Look forward in anger
WITH his gelled hair, taste for coffee and keen interest in women, Muhammad Fawzy could be a university student anywhere. At the age of 21, and studying engineering at Cairo University, he should be looking to a bright future; after all, the world is crying out for technically minded graduates. But Mr Fawzy feels the outlook is bleak. He worries that no job he finds after graduation will pay enough to cover his costs, let alone allow him to support his widowed mother. Without a good salary, Mr Fawzy cannot buy a flat; without his own home he cannot marry; and without marriage, he cannot have sex.
“I cannot have a girlfriend for religious reasons, and because I wouldn’t like that for my sister,” explains Mr Fawzy. “I was in relationships [with women] previously but it never got physical.
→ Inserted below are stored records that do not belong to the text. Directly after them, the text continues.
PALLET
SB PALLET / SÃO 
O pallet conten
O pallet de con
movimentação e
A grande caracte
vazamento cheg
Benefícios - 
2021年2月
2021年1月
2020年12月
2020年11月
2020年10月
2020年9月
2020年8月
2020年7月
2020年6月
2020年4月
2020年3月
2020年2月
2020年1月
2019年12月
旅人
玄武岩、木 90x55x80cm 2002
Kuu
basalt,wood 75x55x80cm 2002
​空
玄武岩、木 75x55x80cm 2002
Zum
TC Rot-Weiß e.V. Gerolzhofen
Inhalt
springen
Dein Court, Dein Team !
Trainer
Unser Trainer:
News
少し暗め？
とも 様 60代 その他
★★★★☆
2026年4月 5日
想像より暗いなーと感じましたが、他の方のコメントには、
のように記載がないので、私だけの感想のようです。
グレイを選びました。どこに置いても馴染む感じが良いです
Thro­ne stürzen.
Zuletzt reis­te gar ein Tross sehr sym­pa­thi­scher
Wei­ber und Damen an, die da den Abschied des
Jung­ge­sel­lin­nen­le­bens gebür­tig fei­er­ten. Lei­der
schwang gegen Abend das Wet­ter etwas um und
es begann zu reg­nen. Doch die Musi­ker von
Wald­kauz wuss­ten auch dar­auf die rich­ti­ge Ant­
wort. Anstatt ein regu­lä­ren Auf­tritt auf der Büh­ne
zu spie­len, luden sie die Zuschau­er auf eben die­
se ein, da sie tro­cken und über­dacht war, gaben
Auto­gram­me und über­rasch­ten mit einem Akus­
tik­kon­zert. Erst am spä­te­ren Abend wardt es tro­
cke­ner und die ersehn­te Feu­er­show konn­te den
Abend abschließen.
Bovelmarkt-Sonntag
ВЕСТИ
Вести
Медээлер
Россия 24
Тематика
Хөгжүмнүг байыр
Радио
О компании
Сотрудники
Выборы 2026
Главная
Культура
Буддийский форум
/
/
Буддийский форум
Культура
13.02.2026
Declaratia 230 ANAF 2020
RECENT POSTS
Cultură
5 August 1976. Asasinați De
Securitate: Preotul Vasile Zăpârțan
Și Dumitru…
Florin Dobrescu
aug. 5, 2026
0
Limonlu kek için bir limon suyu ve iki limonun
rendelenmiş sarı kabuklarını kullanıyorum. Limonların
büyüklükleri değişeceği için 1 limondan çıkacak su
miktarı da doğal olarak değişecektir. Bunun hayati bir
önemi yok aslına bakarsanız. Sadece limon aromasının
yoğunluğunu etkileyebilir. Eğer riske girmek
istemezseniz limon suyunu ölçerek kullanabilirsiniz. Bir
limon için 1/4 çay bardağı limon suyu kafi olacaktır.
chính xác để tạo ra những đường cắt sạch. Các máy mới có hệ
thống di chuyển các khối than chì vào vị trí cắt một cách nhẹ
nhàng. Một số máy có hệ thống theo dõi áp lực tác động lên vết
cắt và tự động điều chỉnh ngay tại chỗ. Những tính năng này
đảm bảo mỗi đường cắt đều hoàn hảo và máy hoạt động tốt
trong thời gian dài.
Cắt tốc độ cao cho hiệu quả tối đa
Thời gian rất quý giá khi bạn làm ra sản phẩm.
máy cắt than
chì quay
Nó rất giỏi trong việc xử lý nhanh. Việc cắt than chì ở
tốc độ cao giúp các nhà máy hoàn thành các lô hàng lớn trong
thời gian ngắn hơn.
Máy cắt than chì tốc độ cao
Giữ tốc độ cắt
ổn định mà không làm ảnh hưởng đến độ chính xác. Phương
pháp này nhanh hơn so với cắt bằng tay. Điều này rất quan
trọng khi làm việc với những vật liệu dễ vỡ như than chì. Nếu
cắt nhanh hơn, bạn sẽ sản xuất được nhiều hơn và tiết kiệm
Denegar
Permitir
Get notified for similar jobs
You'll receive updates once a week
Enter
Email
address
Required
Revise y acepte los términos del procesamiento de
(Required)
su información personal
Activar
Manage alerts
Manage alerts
I never held their hands or kissed them.” He often talks to women, but on Facebook: it affords privacy and safe distance. As with much else, his predicament about women is more complex than just the pull of tradition.
His views of Islam are just as tangled. He regards himself as more devout than his parents, but does not pray regularly; he prefers the company of friends to listening to preachers, yet craves a purer version of Islam. Egyptian tradition, he thinks, is tainted by a culture of bribe-paying, nepotism and other behaviour banned by religion. “We need to enforce morals that the West has taken from us.” The spread of atheism, he thinks, is a menace.